Sexts, Lies and Anthony Weiner, Icarus Man
From Anthony Weiner to Eliot Spitzer, from John Edwards to Mark Sanford, they surround us in the media—respected, respectable, and righteous men who fly high and then plunge to earth, in a spectacular moral flameout that destroys their reputations and often their careers, burns their wives and families, and shocks the world. In an interview, Katie Couric asked President Obama why prominent political figures risk so much in becoming embroiled in affairs, mistresses and other scandals. Mr. Obama was baffled. “I have no idea,” he said. “I’ll leave that to the psychologists.”
Recently, I have become the psychologist who must answer that question. My private practice has been inundated with cases--of private citizens referred by their attorneys or remanded to me by the courts. These men have inexplicably brought upon themselves disasters that led to arrests and criminal charges. I have treated an esteemed banker whose family’s lifestyle, prestige, and security was based on a phony hedge fund, several different lawyers who shared their bed with their wives and an assortment of prostitutes they found on the internet, and a real estate baron whose investors’ fortunes were turned to dust by his chimerical deals. I have worked with them in the courts and (often with their wives and children) in the painful confessional of the therapy office.
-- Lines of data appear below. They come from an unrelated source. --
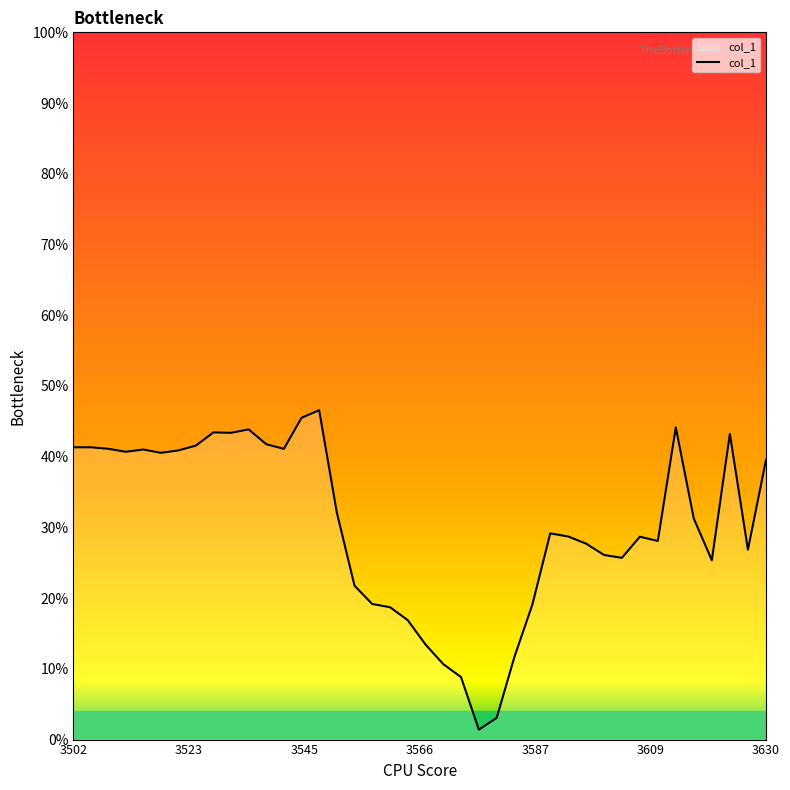

Does the chart have visible grid lines?

No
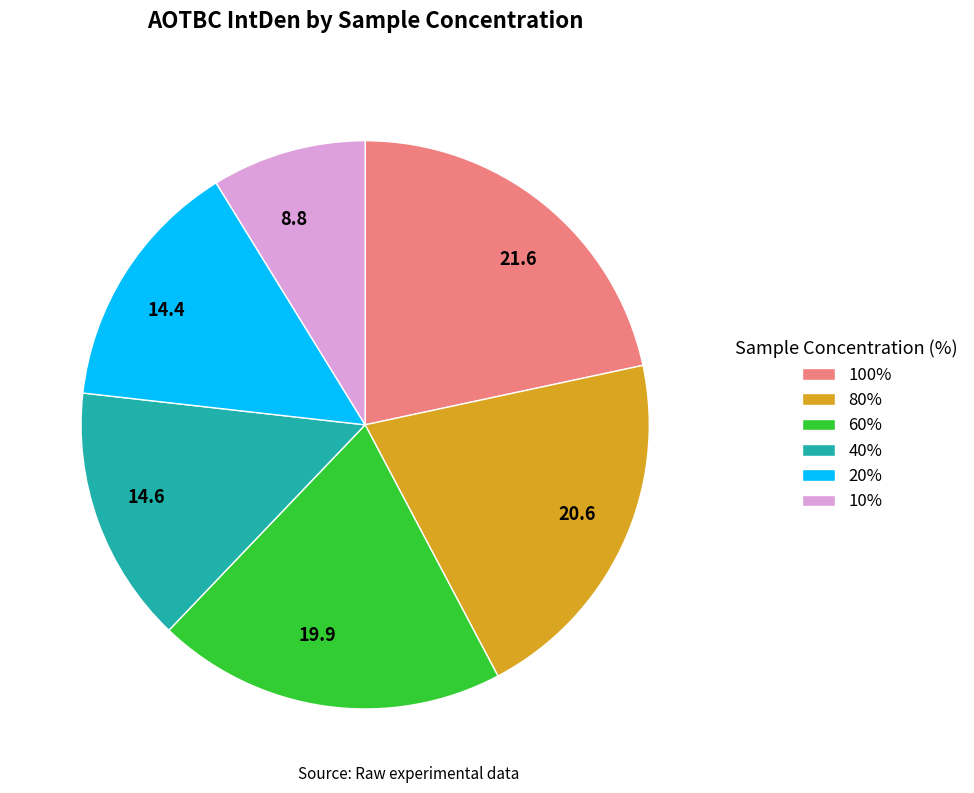

Which has a higher value, 19.9 or 14.6?

19.9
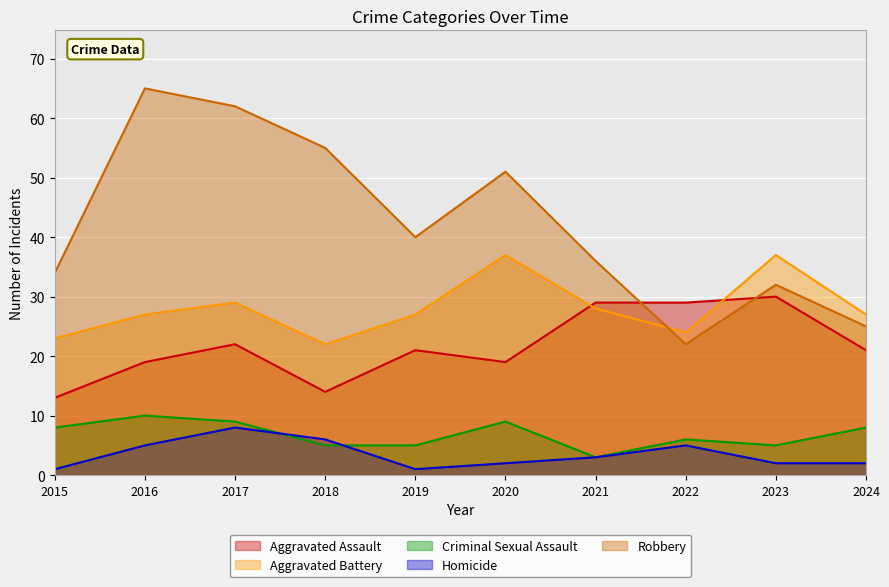

List the labels in order of Homicide value, smallest first.

2015, 2019, 2020, 2023, 2024, 2021, 2016, 2022, 2018, 2017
Yet as I began to treat these emotionally fragile and frequently suicidal men, I found that there was nothing the psychological journals or the experience of my colleagues that accurately described their constellation of traits and symptoms. Diagnoses of narcissistic or antisocial personality disorder did not fit them. Nor are they standard-issue philanderers or white-collar criminals, or psychopathic con artists or embezzlers. Instead, these men are compelled by a complex of obsessive-compulsive disorder, addictive tendencies, and bipolar mania that converge and combust inside their psyche. Hiring hookers, committing financial frauds, snorting away their company’s profits, taking on mistresses, and—yes—relentlessly sexting women not their wives, they suffer from serious obsessive-compulsive disorder abetted by addiction--to gambling or risk-taking, or alcohol or drugs. When bipolar disorder ignites their manic hubris, they compulsively engage in bizarre behavior that is aberrant and morally repugnant to them; they deludes themselves into believing they will not be caught while all the while desperate to be stopped. They possess the frenetic, death-defying drive to rise high at any cost--and then they deliberately collapse when they can no longer take the pressure of their impossible lives. I call their syndrome the Icarus Complex.
Anthony Weiner, beloved by his constituents, the wunderkind of Congress with an enviable new bride and a baby on the way, is the most recent sad example of an Icarus Man suffering from a syndrome so severe that it’s a wonder he could stay aloft as long as he did. He and his wife need our help and understanding.
Working with Icarus Men like Mr. Weiner, I must uncover the distinctive but consistently present psychodynamics that explain why they fall. I work to help the Icarus Man manage his illness and live a better, happier, healthier and truly successful life. Through therapy, he learns to shed the grandiose facade that led to his destruction and promote instead the development of his authentic self.
Icarus Men are canaries in a coal mine. They are the first victims of a psychological syndrome resulting from an epidemic of misplaced social values. The Icarus Complex defines a warped and dysfunctional model of success and masculinity that ultimately betrays our vision of the social contract, undermines marriage and the family, and poisons the workplace. Thanks to our celebration of the grandiose and swashbuckling alpha-male career man, those other men who lead truly integrated lives—who achieve balance between family time and work and enjoy stable monogamous marriages—seem like losers and also-rans.
Anthony Weiner has recognized he needs psychological help and is admitting himself into a treatment center. We can hope that with the proper care, he will emerge healed and renewed, while reviving his marriage in the process. The wife of one of my patients, a man who had been arrested for cyberspace indiscretions that were splashed across the tabloids, sees hope for Mr. Weiner and his wife, Huma Abedin. "I thought our life was over,” she told me. “Instead, it was just beginning again. We have rebounded to the point that after 20 years of marriage, we renewed our wedding vows and our commitment to each other and to our family.”
But unless we confront a culture that fails to celebrate the authentic, well-balanced American male, many more Icarus Men will crash, wrecking their careers and personal lives, and leave a burned-out place on the American landscape.